— TASK INSTRUCTIONS —
Find the word "round" in the records below. List each line containing it.

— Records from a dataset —

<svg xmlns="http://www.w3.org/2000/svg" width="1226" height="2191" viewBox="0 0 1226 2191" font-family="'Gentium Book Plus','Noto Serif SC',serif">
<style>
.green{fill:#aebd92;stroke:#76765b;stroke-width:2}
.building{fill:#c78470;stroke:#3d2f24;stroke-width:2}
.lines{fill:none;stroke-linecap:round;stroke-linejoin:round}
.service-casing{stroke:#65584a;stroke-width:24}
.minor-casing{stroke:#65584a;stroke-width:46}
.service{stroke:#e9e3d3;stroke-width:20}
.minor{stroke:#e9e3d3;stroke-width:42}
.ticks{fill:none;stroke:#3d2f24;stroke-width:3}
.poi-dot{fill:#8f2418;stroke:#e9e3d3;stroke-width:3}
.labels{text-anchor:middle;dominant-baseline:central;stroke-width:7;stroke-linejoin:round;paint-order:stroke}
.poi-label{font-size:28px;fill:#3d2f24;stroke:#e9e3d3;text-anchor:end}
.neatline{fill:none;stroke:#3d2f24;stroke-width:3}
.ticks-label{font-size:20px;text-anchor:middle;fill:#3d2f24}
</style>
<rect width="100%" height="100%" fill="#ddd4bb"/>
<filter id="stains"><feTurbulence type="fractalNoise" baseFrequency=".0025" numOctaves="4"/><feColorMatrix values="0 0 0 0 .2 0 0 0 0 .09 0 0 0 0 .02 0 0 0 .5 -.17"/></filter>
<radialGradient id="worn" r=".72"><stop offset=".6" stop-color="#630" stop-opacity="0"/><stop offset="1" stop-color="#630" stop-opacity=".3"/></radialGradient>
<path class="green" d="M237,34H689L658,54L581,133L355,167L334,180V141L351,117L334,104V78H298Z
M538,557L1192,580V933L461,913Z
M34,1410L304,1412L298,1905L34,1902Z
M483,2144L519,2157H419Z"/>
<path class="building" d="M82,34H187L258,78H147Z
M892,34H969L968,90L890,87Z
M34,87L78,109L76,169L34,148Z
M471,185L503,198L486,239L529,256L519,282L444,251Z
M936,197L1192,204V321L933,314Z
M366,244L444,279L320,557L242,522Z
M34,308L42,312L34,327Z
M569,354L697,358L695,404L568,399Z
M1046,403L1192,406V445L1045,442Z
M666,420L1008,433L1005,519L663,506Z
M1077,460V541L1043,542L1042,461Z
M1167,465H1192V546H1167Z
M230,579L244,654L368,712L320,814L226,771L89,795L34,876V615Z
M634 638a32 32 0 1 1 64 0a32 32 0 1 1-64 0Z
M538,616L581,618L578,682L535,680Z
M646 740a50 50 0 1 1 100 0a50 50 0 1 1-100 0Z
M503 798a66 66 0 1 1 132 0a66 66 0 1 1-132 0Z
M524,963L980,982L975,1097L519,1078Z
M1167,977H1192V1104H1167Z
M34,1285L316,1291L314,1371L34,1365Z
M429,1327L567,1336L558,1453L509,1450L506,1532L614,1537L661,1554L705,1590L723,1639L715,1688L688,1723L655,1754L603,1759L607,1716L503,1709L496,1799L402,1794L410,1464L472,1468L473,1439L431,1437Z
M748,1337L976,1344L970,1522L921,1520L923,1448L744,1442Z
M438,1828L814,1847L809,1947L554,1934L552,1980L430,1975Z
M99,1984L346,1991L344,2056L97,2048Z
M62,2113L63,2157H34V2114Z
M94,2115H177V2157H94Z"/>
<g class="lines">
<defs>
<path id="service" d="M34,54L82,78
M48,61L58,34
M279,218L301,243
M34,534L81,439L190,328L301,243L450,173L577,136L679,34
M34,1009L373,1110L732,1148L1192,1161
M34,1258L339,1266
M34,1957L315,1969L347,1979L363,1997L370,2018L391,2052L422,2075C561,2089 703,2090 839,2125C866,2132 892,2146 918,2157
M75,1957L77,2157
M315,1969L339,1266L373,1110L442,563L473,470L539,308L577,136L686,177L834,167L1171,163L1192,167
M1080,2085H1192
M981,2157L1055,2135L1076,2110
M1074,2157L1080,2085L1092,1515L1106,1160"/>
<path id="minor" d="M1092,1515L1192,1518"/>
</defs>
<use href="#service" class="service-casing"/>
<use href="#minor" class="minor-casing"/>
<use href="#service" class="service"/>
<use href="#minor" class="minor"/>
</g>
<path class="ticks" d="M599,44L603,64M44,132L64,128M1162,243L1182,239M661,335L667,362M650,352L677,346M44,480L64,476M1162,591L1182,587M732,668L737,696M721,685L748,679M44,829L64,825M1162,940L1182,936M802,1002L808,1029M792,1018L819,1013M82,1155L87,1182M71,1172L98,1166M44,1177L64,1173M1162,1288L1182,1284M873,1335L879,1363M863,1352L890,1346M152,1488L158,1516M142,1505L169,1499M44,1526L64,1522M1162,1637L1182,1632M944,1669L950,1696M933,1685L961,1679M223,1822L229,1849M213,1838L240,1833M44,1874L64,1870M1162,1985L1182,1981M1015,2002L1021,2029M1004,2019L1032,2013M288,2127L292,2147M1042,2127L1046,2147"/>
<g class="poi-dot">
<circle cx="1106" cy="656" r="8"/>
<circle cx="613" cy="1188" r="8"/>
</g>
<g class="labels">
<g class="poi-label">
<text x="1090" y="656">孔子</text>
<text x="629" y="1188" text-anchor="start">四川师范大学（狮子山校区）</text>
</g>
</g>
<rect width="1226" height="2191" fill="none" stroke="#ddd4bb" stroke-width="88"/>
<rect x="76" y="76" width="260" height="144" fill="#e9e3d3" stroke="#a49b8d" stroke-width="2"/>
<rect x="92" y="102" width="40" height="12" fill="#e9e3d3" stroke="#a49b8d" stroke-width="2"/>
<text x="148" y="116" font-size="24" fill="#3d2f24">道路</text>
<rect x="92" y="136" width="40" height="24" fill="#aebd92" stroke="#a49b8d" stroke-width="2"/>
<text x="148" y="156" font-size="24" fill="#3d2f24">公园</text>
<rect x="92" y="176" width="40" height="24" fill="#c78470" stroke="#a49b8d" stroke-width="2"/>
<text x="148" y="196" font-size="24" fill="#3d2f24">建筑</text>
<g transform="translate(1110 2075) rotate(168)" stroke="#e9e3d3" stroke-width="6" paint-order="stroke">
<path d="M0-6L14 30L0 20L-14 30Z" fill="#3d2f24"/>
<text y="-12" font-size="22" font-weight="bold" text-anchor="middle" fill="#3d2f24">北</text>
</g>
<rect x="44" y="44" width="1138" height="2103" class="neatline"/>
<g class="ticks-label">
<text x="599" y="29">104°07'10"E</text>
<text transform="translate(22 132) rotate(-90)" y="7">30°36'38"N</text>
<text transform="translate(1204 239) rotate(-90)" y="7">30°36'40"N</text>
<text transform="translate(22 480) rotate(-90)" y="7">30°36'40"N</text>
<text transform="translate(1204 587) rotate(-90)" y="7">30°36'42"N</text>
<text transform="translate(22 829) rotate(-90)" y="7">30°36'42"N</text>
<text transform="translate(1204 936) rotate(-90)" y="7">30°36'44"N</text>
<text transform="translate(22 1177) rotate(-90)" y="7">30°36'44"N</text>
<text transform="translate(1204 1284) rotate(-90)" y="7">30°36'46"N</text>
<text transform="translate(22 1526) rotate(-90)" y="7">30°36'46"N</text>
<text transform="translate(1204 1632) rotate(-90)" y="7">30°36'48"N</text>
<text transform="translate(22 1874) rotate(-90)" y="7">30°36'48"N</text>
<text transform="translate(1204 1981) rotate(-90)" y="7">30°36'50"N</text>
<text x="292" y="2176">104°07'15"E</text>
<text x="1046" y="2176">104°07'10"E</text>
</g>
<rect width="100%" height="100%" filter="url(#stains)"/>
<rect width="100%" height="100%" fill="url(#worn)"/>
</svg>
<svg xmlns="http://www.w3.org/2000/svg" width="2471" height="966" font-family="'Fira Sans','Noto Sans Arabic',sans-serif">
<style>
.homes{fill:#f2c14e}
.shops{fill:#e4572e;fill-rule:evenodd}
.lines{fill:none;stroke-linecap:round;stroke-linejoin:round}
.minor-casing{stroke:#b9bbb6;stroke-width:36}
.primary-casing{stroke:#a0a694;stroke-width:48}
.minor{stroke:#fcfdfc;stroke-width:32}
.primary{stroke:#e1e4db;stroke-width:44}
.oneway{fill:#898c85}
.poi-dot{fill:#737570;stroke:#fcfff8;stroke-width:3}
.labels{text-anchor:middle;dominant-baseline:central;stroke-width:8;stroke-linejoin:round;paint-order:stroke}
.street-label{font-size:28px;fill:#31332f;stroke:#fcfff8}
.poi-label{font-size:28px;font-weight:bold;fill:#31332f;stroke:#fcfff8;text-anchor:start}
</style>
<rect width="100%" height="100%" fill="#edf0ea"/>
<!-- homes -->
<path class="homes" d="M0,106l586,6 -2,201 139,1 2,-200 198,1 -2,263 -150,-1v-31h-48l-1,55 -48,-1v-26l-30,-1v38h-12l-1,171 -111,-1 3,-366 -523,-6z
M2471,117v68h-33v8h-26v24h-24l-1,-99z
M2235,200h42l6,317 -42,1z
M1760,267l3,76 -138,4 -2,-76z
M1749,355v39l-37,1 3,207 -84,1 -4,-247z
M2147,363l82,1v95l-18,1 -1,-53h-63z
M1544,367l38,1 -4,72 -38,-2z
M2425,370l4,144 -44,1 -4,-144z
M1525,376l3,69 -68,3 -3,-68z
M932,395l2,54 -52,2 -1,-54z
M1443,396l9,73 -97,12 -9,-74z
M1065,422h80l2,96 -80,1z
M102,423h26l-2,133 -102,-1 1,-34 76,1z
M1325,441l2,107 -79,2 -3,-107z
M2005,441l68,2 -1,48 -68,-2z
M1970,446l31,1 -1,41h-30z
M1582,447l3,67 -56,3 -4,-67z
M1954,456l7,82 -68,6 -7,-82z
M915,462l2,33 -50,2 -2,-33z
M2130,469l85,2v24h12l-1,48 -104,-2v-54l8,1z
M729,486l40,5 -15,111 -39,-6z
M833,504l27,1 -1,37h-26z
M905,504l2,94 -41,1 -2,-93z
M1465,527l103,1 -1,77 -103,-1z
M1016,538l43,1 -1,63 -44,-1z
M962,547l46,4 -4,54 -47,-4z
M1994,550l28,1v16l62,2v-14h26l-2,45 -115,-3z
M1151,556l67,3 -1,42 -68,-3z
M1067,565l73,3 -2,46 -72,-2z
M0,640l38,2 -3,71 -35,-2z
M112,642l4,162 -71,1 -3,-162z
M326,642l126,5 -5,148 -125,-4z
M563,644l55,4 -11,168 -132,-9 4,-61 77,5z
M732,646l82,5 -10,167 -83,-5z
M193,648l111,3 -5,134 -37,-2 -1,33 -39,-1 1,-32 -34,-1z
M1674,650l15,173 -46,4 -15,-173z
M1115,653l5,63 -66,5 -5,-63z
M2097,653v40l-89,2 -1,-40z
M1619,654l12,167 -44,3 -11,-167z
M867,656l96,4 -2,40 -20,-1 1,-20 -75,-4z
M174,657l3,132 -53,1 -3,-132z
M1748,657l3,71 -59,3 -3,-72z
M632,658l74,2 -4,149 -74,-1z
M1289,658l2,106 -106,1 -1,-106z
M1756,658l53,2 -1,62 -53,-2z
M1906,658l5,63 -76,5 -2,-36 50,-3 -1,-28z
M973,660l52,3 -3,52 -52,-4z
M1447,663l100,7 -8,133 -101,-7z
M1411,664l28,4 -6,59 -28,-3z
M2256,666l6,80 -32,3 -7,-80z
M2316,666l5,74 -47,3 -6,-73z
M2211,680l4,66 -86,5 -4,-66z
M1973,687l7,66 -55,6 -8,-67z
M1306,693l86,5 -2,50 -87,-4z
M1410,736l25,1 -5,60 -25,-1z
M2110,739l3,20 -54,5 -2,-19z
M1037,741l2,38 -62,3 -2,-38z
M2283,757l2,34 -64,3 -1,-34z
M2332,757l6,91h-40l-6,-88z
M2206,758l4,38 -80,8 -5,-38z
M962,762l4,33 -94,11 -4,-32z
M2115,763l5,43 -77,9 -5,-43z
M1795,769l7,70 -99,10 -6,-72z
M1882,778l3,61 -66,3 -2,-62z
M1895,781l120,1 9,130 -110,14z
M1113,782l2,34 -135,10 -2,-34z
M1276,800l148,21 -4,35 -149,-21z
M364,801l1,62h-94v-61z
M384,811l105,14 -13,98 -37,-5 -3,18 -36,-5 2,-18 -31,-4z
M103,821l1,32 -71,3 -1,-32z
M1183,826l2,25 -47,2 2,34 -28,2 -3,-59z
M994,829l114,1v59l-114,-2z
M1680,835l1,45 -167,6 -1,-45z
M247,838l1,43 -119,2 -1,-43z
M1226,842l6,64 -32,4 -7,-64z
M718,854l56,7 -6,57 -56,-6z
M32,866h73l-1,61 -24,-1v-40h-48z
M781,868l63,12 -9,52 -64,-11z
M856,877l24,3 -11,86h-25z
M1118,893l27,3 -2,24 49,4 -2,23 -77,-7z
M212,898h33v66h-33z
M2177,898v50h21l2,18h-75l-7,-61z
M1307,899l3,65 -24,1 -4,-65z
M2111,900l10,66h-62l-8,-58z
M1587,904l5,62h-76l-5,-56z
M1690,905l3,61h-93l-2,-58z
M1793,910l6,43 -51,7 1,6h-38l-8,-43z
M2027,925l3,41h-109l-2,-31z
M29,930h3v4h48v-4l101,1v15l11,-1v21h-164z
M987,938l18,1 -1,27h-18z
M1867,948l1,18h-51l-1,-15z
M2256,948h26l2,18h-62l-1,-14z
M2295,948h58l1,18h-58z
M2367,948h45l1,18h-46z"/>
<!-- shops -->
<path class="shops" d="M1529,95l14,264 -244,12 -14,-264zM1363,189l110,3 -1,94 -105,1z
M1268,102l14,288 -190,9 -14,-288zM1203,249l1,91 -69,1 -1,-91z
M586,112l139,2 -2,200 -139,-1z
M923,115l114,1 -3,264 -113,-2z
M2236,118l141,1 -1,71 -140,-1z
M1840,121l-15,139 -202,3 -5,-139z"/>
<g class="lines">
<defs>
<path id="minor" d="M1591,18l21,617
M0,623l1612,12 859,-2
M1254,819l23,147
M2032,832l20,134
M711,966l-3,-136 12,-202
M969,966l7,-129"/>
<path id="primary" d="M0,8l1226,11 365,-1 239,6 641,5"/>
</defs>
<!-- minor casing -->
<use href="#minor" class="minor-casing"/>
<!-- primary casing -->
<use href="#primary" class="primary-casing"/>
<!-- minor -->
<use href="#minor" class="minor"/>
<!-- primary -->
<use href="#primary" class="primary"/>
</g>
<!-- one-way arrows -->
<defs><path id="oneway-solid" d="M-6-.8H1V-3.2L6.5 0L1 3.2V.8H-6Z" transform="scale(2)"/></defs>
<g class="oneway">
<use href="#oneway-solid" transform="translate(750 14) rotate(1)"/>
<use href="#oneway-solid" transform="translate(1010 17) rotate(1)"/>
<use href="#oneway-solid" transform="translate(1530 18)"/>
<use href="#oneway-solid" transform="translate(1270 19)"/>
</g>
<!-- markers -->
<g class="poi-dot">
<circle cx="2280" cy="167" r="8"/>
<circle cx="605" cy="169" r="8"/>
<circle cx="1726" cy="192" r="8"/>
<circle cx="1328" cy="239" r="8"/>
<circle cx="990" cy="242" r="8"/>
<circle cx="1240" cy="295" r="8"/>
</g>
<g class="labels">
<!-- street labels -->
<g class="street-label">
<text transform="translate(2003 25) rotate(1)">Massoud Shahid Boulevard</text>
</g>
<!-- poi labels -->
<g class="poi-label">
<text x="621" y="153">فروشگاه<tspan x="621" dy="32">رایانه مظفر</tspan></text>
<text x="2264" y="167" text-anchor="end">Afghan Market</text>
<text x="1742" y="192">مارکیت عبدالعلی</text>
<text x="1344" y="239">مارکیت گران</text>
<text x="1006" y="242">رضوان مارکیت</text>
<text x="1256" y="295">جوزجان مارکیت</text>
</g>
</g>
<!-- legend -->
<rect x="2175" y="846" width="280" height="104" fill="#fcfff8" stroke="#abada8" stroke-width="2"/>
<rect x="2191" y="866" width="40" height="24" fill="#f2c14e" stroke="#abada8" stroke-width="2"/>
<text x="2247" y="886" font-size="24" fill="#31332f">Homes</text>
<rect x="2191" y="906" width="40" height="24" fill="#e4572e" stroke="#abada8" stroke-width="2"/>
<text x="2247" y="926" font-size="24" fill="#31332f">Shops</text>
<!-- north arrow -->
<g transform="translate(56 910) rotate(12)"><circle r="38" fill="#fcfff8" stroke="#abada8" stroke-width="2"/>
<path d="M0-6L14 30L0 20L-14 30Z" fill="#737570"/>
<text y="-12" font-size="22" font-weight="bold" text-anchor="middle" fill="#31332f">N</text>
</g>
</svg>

— ANSWER BOX —
.lines{fill:none;stroke-linecap:round;stroke-linejoin:round}
.labels{text-anchor:middle;dominant-baseline:central;stroke-width:7;stroke-linejoin:round;paint-order:stroke}
.lines{fill:none;stroke-linecap:round;stroke-linejoin:round}
.labels{text-anchor:middle;dominant-baseline:central;stroke-width:8;stroke-linejoin:round;paint-order:stroke}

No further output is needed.